More on Alyson Hagy's "Brief Lives of the Trainmen" from her collection, Ghosts of Wyoming (Graywolf Press).
Jane Ciabattari
As I mentioned last week, I like Alyson Hagy's "Brief Lives of the Trainmen" even better than "Border." I hadn't thought of the accumulated vignettes as flash fiction, Dan, but that makes sense. Each vignette is self-contained. I agree with John's point about this story building by accumulation. Strung together artfully in this particular order, they build in power.
One of the few recurring characters is the cook. She appears in the first scene, rousting the Callboy ‘with the ring of her iron ladle across the brake spring." He dresses, using a rope that was a gift of the cook to belt his woollen trousers. "She used it to lead the pig before she butchered him."
The cook has a powerful effect on most of the trainmen.
Ode Redfern and an engineer, Joe Hanna, fry eggs on a shovel held over the boiler's fire (good touch, that). "The cook sells them eggs at an exorbitant price. They don't dare complain about her."

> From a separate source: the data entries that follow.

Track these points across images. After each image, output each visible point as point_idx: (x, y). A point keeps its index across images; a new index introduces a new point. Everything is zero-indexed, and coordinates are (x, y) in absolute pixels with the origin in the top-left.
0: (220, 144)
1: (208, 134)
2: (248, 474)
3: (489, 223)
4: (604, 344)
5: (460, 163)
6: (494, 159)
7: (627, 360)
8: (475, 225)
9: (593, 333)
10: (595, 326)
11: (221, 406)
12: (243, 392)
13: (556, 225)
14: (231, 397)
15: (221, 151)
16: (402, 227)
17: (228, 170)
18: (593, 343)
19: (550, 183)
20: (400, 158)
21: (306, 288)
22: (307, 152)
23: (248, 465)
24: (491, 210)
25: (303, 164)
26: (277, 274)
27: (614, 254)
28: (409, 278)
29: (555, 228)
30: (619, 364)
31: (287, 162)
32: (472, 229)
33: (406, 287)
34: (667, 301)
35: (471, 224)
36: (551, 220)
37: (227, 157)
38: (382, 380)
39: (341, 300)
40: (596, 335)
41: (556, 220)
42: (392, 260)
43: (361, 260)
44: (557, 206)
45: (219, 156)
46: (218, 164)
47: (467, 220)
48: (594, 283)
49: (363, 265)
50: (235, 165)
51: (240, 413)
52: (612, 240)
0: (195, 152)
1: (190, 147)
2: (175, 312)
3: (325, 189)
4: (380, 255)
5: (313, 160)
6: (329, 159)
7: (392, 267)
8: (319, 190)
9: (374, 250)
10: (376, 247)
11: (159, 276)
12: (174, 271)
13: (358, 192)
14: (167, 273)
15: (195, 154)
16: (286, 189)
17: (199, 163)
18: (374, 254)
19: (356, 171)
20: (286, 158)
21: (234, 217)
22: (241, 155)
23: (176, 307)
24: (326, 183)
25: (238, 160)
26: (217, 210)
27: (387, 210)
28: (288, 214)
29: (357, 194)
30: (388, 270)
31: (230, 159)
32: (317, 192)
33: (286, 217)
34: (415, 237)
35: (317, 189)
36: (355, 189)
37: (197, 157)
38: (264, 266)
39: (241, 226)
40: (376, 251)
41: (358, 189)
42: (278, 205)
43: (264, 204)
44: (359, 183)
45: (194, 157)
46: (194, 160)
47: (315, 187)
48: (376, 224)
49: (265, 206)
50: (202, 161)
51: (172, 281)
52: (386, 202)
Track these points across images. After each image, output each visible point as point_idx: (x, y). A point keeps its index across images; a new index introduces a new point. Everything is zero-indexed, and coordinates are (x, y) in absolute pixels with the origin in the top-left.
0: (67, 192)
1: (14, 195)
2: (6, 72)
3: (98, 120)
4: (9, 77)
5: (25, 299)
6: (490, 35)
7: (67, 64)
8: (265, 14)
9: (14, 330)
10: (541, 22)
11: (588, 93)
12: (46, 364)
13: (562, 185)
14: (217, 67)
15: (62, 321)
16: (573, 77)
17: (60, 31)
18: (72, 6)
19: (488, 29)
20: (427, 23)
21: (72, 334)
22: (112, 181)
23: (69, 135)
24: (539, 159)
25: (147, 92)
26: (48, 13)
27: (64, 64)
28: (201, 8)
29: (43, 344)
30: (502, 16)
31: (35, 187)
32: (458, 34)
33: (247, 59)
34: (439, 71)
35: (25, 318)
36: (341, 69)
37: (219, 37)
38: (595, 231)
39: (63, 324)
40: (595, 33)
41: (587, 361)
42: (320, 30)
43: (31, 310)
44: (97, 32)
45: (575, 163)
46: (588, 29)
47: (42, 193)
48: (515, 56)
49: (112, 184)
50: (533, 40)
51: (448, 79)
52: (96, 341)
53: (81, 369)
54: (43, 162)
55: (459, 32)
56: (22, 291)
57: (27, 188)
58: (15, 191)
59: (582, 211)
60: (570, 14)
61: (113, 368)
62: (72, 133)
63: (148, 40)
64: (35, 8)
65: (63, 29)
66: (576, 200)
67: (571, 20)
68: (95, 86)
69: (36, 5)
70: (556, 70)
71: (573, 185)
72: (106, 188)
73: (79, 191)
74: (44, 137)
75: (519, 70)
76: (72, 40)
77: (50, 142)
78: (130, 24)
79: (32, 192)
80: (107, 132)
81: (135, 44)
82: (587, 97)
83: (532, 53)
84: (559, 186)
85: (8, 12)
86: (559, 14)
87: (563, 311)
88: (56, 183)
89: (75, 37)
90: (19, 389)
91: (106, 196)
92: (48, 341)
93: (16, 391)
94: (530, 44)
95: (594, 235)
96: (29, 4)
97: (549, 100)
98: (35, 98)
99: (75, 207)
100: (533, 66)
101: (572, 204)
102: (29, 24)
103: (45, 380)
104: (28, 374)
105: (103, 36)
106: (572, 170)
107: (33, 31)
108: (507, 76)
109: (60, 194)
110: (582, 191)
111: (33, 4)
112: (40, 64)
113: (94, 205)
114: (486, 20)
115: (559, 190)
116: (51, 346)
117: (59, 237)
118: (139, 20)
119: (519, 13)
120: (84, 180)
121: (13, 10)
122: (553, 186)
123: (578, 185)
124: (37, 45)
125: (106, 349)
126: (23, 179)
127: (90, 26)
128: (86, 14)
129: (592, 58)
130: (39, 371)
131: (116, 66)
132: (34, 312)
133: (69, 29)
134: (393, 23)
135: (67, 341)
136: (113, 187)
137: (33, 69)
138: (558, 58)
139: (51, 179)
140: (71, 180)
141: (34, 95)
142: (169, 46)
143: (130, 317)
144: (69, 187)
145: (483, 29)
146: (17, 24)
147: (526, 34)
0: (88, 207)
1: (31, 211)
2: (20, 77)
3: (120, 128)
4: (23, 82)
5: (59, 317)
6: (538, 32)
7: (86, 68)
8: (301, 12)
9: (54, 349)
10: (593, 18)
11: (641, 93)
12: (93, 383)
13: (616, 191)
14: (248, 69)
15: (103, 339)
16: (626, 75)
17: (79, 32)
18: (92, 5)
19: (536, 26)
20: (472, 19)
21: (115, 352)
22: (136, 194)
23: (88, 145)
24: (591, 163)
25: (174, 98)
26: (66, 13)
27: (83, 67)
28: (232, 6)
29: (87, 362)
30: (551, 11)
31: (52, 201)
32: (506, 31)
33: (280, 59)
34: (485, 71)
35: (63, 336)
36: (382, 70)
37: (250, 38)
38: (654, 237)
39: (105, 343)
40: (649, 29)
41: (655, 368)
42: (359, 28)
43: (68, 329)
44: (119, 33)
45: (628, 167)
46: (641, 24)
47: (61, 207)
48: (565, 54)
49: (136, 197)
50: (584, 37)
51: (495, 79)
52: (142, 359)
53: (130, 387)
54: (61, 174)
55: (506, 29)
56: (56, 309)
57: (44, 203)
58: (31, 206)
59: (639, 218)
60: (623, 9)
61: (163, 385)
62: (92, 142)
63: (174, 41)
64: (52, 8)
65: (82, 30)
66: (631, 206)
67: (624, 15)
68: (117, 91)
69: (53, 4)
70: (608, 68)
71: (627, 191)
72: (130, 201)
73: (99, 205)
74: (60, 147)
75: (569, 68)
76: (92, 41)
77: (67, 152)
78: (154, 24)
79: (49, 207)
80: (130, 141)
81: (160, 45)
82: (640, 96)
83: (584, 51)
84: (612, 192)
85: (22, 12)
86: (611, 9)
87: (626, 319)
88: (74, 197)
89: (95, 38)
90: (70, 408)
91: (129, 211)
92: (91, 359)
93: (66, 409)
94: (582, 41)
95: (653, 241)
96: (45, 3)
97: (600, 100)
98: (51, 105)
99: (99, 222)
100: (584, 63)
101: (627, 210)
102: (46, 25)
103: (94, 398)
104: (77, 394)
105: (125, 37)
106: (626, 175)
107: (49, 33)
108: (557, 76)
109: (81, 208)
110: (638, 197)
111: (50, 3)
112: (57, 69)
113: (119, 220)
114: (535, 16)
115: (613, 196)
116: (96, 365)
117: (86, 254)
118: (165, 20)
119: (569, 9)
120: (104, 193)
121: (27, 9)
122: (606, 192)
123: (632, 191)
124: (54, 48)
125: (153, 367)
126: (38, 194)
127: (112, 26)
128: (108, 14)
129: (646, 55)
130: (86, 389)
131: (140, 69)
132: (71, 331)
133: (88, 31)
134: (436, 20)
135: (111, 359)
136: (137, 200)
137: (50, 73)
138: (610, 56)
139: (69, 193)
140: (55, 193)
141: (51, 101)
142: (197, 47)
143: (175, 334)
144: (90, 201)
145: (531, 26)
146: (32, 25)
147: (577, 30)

The transitman is unable to procure eggshells from the cook to clarify his coffee.
Billy Dolph gets up early in hopes of snagging two breakfasts, but the cook is on to him.
Joe Hanna mistakes the cook's rooster for a prairie cock and shoots it. "The cook must be placated."
Lafayette Rule, the brakeman, has the last word in this story. He witnesses the cook "beating some young fool with a tent stake amid cries of robbery and murder." The story grows and grows, will have "ten verses and chorus once the rail gangs slaver into it." And so the speculations about what riled up the cook sends the story into its soaring ending. Read aloud, its rhythms are gorgeous:
O creation, thinks Lafayette Rule, as he fingers his vest pocket for the tidy sum he owes the whiskey trader. There will be spirit to spare over the cards tonight. Despite the absence of eggs in the hash, there will be laughter and roaring in the dark. And how else might a fellow wish to end his day if he must in this wilderness of industry and theft? We are Liberty's living fuse, snorts Lafayette Rule to himself. We are miscreant hands on the Diviner's line.